Your instructions: Copy the text of every listing below word for word, and leave out the pictures.

Dataset content:
━━━━━━━━
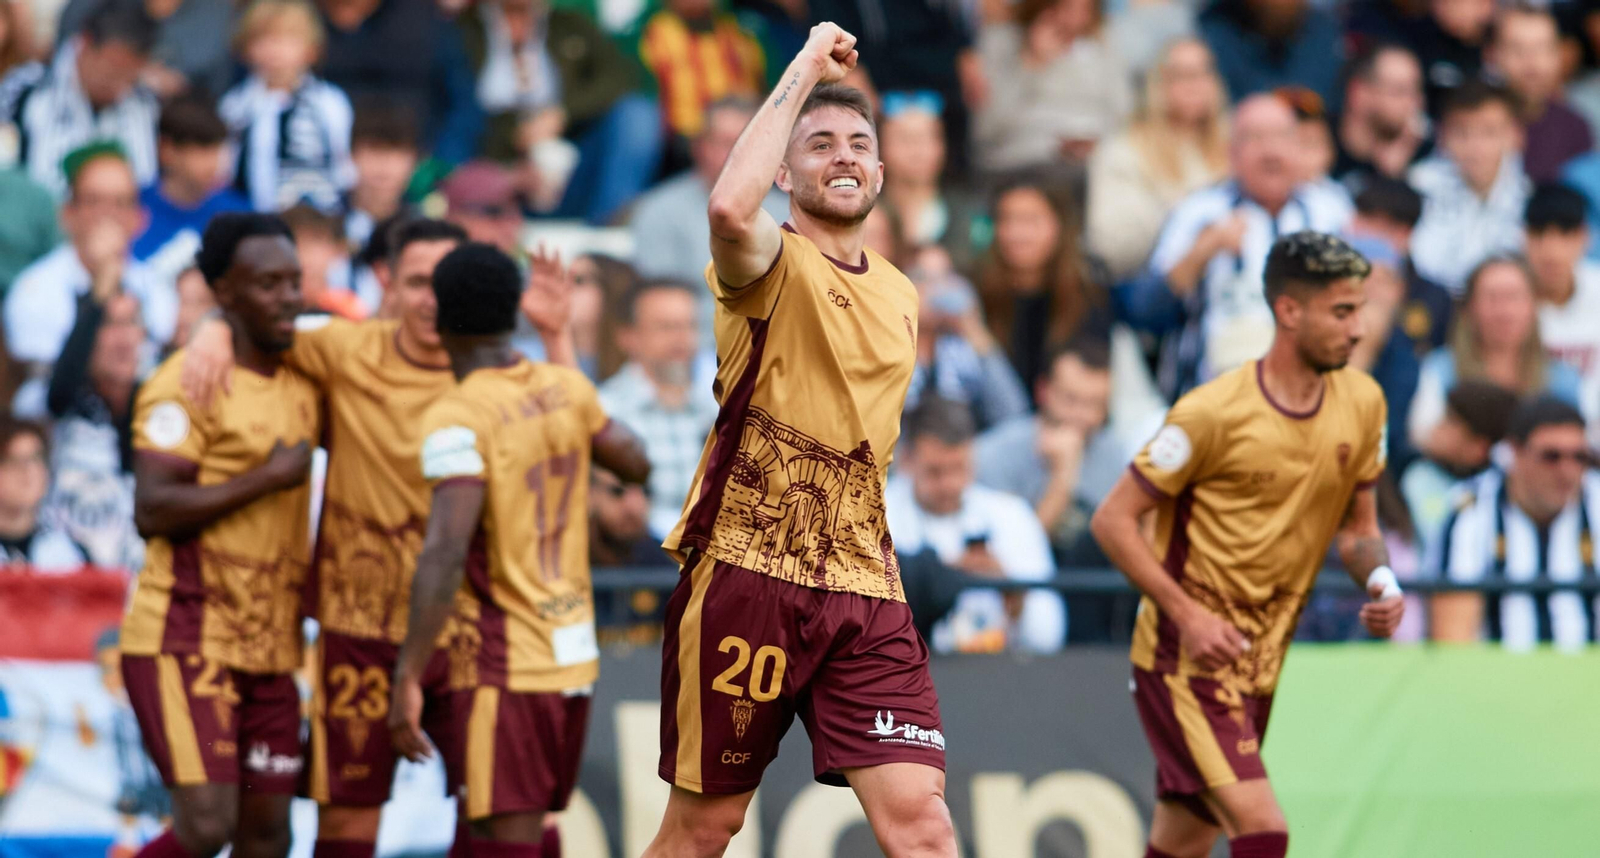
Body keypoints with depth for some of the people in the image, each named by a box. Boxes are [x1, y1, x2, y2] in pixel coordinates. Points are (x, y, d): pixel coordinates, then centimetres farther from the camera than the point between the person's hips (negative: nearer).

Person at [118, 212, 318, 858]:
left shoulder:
━━━━━━━━
Reply to the exercise:
Body keypoints with depth for some of the people in the image, each named by a box. Boxes are [x1, y1, x2, y2] in pixel coordinates. Points are (x, y, d): pixel coordinates, then centimetres farther from the camera than the point between the person's hips (negative: nearer).

Person at [118, 212, 318, 858]:
left shoulder:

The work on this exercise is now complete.